PROBLEMS AND TASKS:
1. In the piece on Max Beerbohm as a practical joker, what did Beerbohm put in place of each "h" he scraped out of the mariner's words?
2. Write the next part of the piece on Max Beerbohm as a practical joker, picking up after its final sentence.

EXCERPTED TEXT:
Max Beerbohm—practical joker

Max Beerbohm young picIn The C. O. Jones Compendium of Practical Jokes(1982) Richard Boston narrates some entertaining anecdotes concerning the humorist Max Beerbohm. Most of those involving the ‘ alteration ‘ of books remind us of the hilarious alterations  made in the ‘50s and 60s by Joe Orton and Kenneth Halliwell on books borrowed from Islington Public Library, where they are still displayed. It is possible that the two men got their idea from Beerbohm.

One joke, according to Boston, was played on ‘a volume of exceptionally solemn poems by a dullard called Herbert Trench ‘. Boston doesn’t identify  the collection, but since it contained a ‘ romantic dialogue between Apollo and a mariner ‘ it was definitely Apollo and the Seaman(1908).This is what Beerbohm did.

With a sharp knife and painstaking care Max scraped out the aspirates at the beginning of every word beginning with ‘h’ spoken by the mariner, and substituted an apostrophe. The result was that a speech intended to be of a classical dignity was turned into straight Cockney. Max then sent the book to the author, commenting that he had notpreviously come across this edition of the book.

[Items stored from a collection]
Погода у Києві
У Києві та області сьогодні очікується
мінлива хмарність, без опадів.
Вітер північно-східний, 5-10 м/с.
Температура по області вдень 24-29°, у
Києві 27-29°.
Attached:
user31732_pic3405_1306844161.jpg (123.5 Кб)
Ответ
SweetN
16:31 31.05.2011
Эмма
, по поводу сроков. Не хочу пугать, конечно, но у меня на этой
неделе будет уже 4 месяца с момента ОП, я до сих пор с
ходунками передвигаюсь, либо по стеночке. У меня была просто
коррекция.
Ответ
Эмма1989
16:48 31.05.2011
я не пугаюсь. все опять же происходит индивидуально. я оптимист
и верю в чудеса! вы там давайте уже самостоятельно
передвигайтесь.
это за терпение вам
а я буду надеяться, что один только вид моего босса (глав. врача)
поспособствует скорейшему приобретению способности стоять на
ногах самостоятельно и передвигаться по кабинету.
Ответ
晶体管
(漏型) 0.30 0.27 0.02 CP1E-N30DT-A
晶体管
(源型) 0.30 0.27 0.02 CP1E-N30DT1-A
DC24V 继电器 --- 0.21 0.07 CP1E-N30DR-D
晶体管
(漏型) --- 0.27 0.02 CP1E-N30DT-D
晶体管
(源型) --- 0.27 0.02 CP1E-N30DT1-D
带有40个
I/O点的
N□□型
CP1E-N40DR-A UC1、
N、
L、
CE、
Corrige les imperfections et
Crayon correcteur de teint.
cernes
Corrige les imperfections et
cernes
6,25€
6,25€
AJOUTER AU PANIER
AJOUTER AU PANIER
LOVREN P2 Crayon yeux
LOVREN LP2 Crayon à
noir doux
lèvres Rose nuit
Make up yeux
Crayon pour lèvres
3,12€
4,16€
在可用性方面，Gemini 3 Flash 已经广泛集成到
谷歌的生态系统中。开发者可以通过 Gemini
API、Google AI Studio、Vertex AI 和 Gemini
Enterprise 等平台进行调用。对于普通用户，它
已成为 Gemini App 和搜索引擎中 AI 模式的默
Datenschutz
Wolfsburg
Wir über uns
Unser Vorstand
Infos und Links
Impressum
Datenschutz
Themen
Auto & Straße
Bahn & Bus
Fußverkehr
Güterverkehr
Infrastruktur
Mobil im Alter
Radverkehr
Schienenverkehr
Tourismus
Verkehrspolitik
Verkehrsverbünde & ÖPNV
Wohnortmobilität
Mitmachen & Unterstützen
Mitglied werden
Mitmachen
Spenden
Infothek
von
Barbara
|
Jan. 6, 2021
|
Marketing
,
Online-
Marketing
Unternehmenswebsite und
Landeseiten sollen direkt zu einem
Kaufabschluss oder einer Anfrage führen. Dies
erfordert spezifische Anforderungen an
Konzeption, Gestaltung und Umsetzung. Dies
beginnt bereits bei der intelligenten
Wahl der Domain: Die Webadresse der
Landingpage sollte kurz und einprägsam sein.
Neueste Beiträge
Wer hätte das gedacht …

ANSWERS TO EACH TASK:
1. An apostrophe.

2.
The work had been done so carefully that it appeared to be perfectly genuine. At first Trench was horrified. When he tumbled, he was offended. Max made it up by explaining to Trench that he considered him to be a true poet —-‘Otherwise there wouldn’t be any fun in making fun of you’.

 Some lines altered by Beerbohm may have appeared thus:

Apollo:    “ And whence did that craft hail, sailor,

Of which you seem so fond ?”

Seaman:   “ It was some ‘ arbour of the East

Back o‘ beyond, back o’ beyond.

Beerbohm also targeted George Bernard Shaw.

Discovering a book of photographs of the dramatist as a young man, Max carefully altered them all for the worse: making the nose bigger in one, giving the eyes a squint in another, and so on. He then had these re-photographed and sent them to various friends with the request that they should send them to Shaw as though from a fan, asking for the photograph to be signed and returned. Shaw was much perplexed.

Today, such laborious processes would be made much easier through the use of such applications as ‘ PicMonkey ‘ and ‘Photopad’, which Beerbohm would doubtless have relished using.

Beerbohm continued this literary subversion up to the end of his long life.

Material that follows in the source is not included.